§ Texte sélectionné
- - -

A - Une question centrale du droit administratif demeurée dans l'ombre

Le service public n’est pas une notion aisément définissable lorsqu’elle est prise en charge directement par une personne publique (1). Sa reconnaissance est en revanche aiguillée lorsque le service est assuré par une personne autre que la personne publique responsable (2).

1 - L’impossible définition du service public

Le service public, notion centrale du droit administratif, ne peut être précisément défini lorsqu’il est prise en charge par une personne publique. La définition la plus commune est : constitue un service public, toute activité d’intérêt général prise en charge par une personne publique. Pourtant, si elle permet une première approche de la substance de la notion, une telle définition est à la fois trop large et trop étroite.

Elle est trop large car, théoriquement, les personnes publiques ne peuvent agir qu’en vertu de l’intérêt général. Plus encore, l’intérêt général est ce qui constitue la justification de l’existence des personnes publiques, celle de leurs pouvoirs exorbitants, mais également les limites de leur exercice. De ce point de vue, l’intérêt général est central. Il tient l’ensemble de la « maison » droit public. Si l’on admet cette prémisse, on doit considérer que toute action légale d’une personne publique est une activité d’intérêt général, et donc une activité de service public. Or, tout n’est pas service public. Au vu de la distinction classique entre activité de prestation (service public) et activité de prescription (exercice de l’autorité publique et mise en œuvre des prérogatives de puissance publique), il n’est pas possible de considérer que toute activité d’une personne publique constitue une activité de service public. D’ailleurs, certaines activités de prescription, comme la police, ne peuvent être délégués à des personnes privées (CE, 17 juin 1932, Ville de Castelnaudary). La problématique se retrouve sous une autre forme en droit de l’Union. La définition de ce que le droit de l’Union appelle service d’intérêt économique général, et qui correspond à la notion de service public économique, est laissée à la libre appréciation des États membres. Malgré une large marge d’appréciation, toutes les activités publiques ne peuvent être considérées comme services d’intérêt général (voir pour un exemple récent, TPIUE, 1er mars 2017, France c/Commission).

- - -

§ Contenu des données
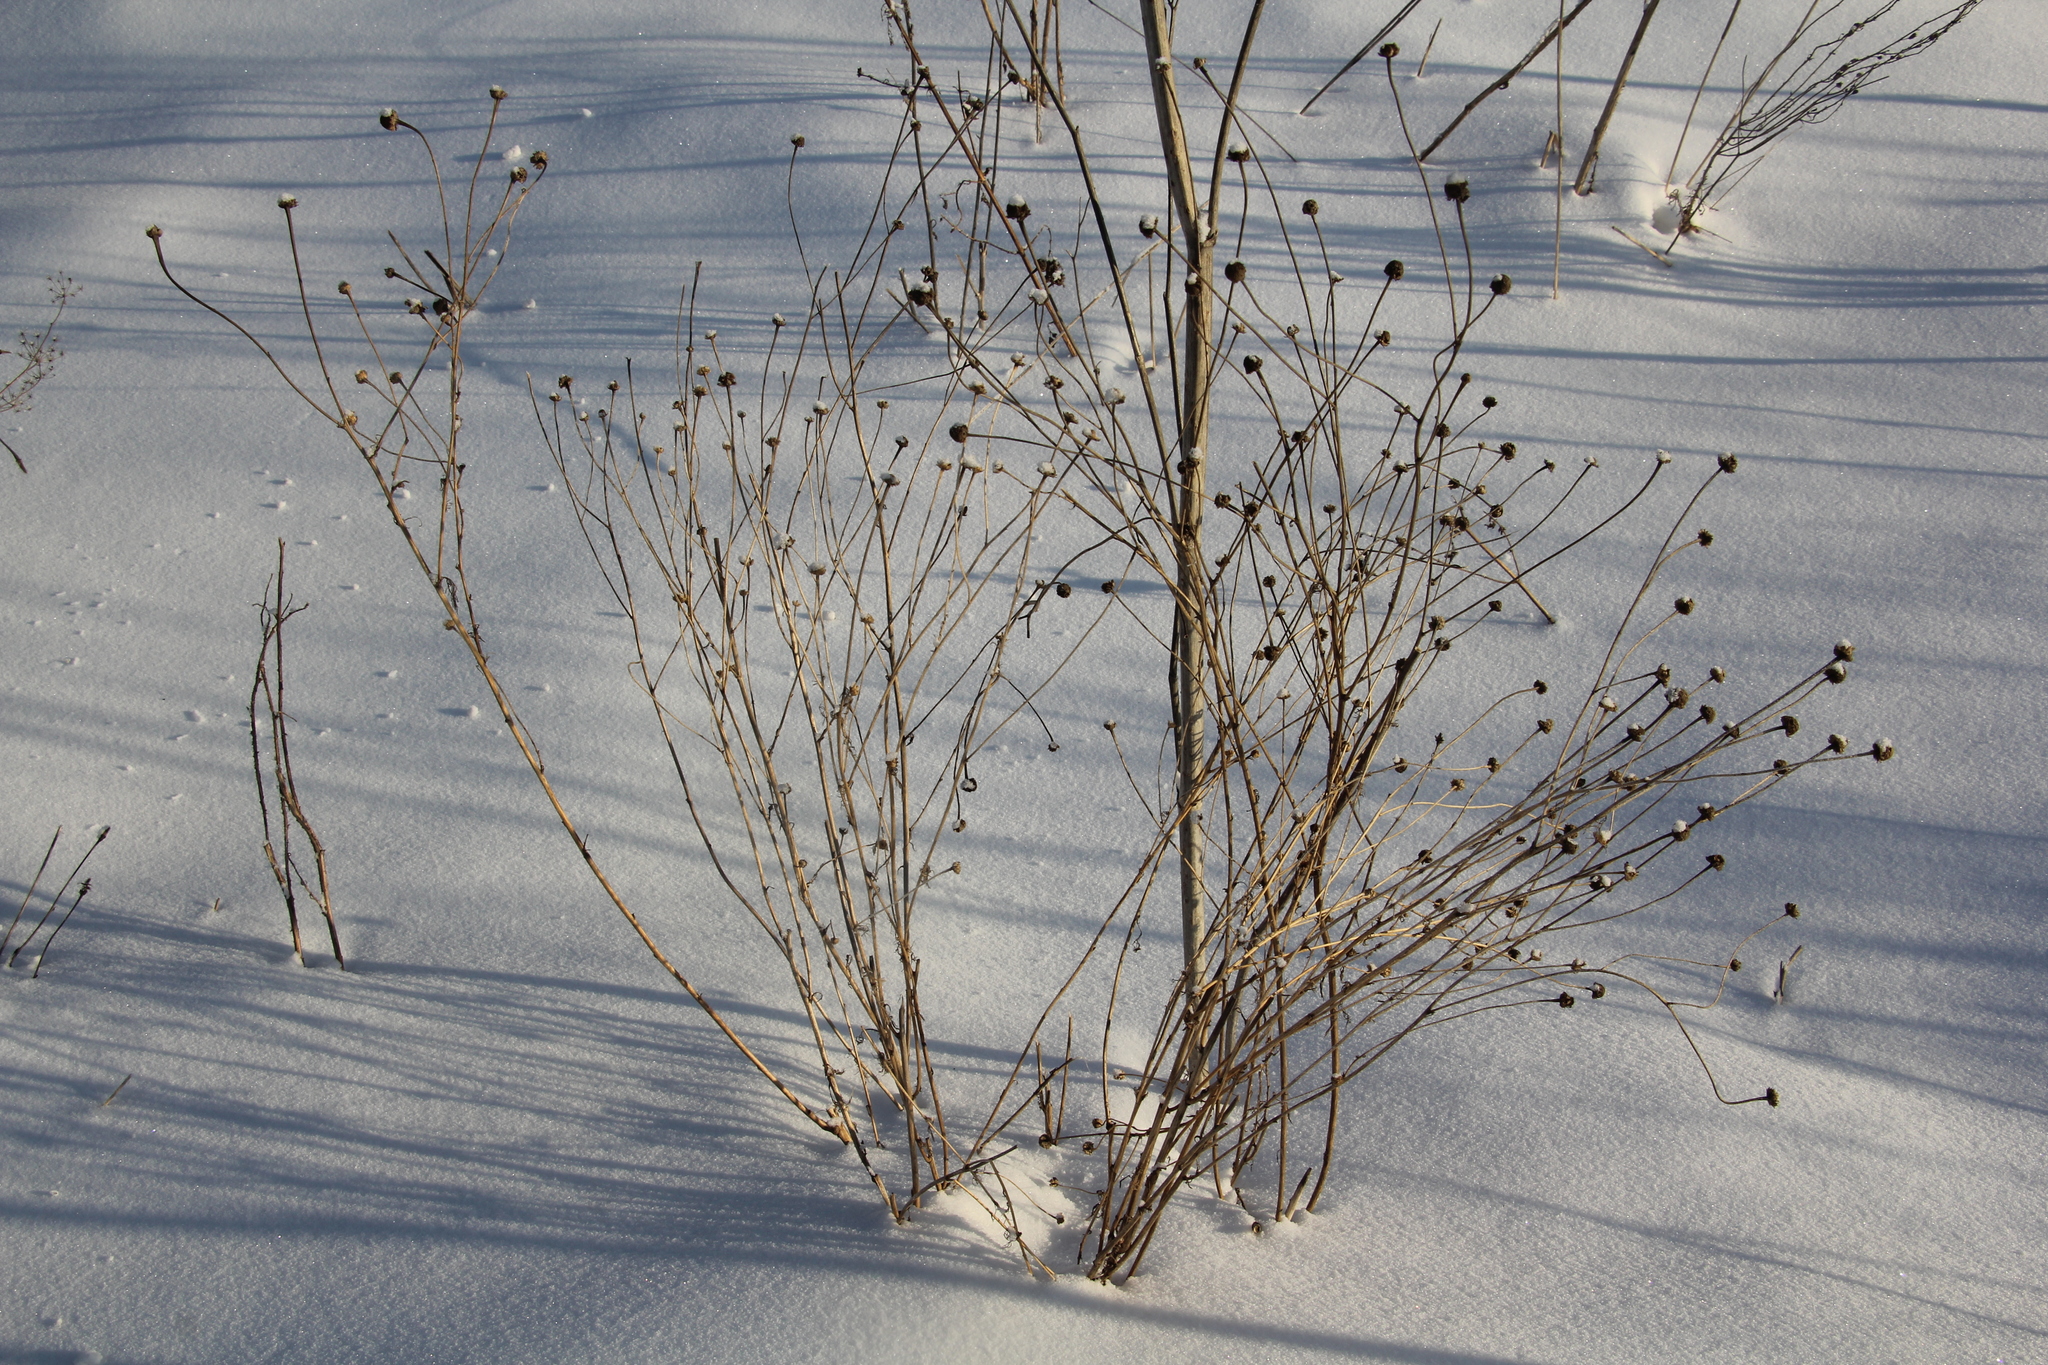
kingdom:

- - -

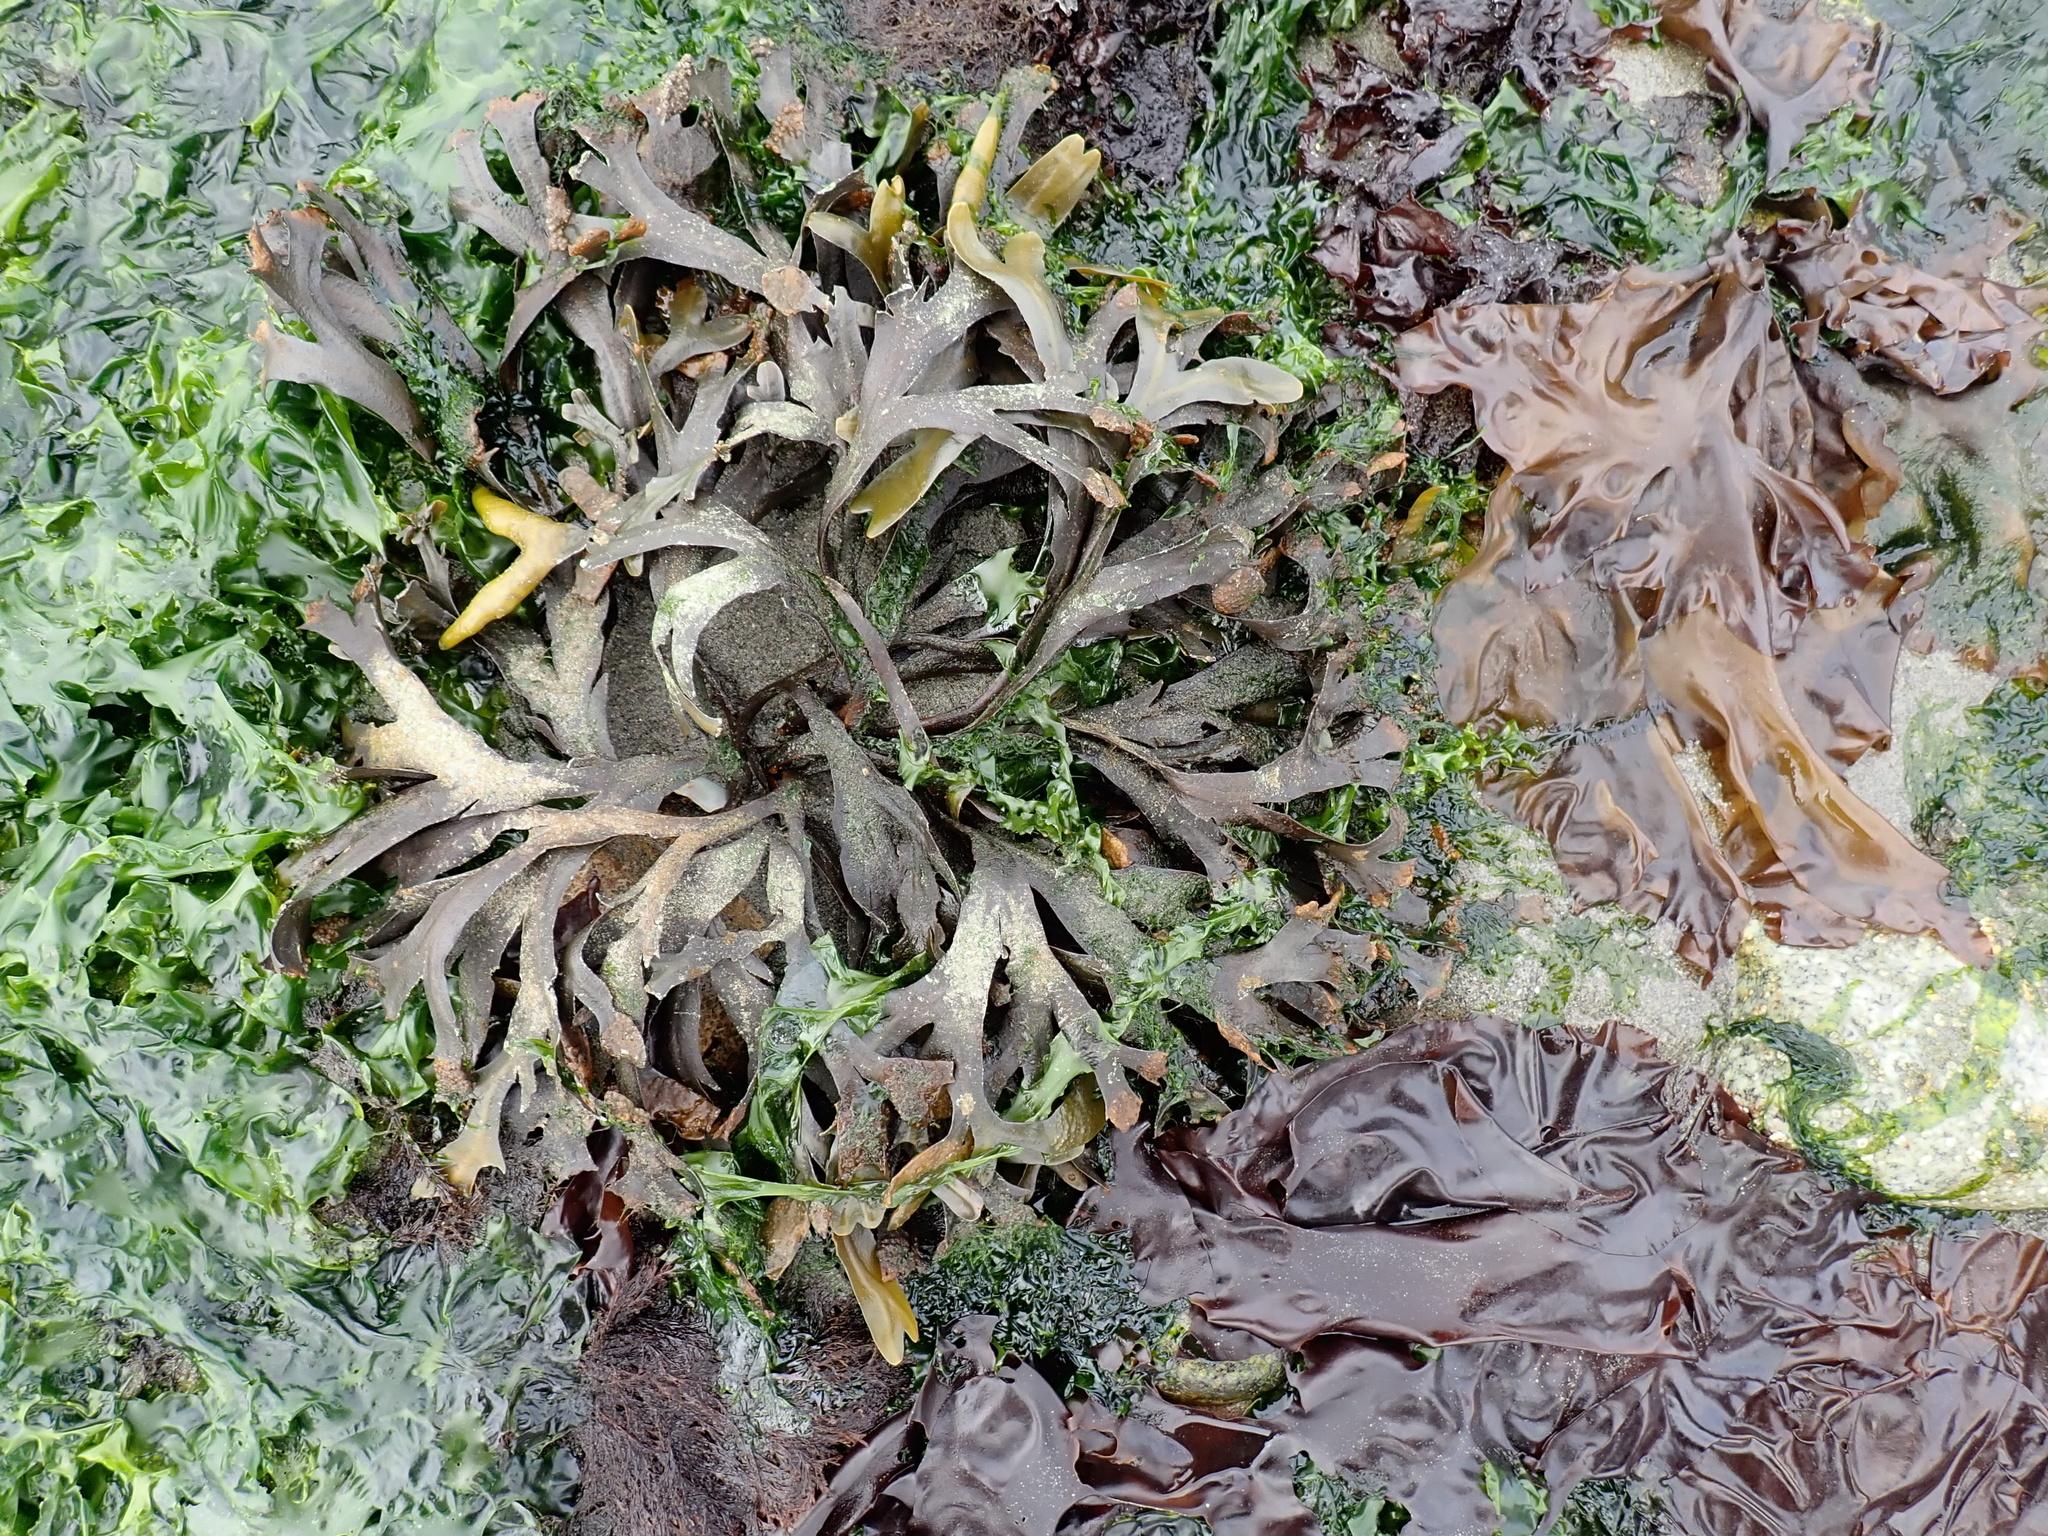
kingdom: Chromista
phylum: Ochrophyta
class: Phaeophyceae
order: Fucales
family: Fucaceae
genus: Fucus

- - -

§ Travaux
A. Quel arrêt le texte sur le service public cite-t-il pour établir que la police ne peut pas être déléguée à des personnes privées ?
B. Reprenez le texte sur le service public en enchaînant directement sur sa dernière phrase.
Les entrées n'interviennent pas dans ce travail.

§ Corrigé des exercices
A. CE, 17 juin 1932, Ville de Castelnaudary.

B.
Elle est ensuite trop étroite car certaines activités sont bien d’intérêt général, mais ne sont pas prises en charge par des personnes publiques. On peut penser aux activités anciennement de service public, qui ont été attribuées à des personnes privées, sociétés à but lucratif, comme EDF ou La poste. Plus encore, certaines activités sont bien d’intérêt général mais émanent totalement des personnes privées et sont totalement prises en charge par elles. Parfois même, elles se sont créées en réponse aux lacunes et défaillances de l’État et des personnes publiques dans la gestion de l’intérêt collectif. On peut ici penser à des associations comme les associations humanitaires, qui agissent en France et à l’étranger.  Enfin, cette méthode de détermination est porteuse d’un vice logique dans la mesure où le juge se fonde sur le régime de dévolution pour déterminer la nature de l’activité, alors qu’il eût été plus naturel de qualifier d’abord la nature du service exercé, pour ensuite lui appliquer le régime adéquat.

2 - La détermination du service public délégué

Paradoxalement, la délimitation des activités de service public est plus aisée lorsqu’elles sont prises en charge par des personnes privées. L’arrêt Narcy (CE, 28 juin 1963), par exemple, exige la réunion d’un faisceau d’indices pour qualifier une activité déléguée d’activité de service public, et notamment, le caractère relevant de l’intérêt général de l’activité, le contrôle étroit et continu de la personne publique et, surtout, la dévolution de prérogatives puissance publique à la personne privée. Ces indices signent la volonté d’éviter un éparpillement du service public vers le secteur privé. La raison en est que la reconnaissance d’un service public peut entraîner l’application du droit administratif (TC, 15 janvier 1968, Époux Barbier) et donc la compétence du juge administratif. Or, dans la conception française de la séparation des pouvoirs, le droit administratif est un droit d’exception : il ne s’applique que tant que les règles de droit privé ne peuvent trouver à s’appliquer (TC, 8 février 1873, Blanco). Il s’agit donc d’éviter l’éparpillement du service public, et donc, potentiellement, du droit administratif.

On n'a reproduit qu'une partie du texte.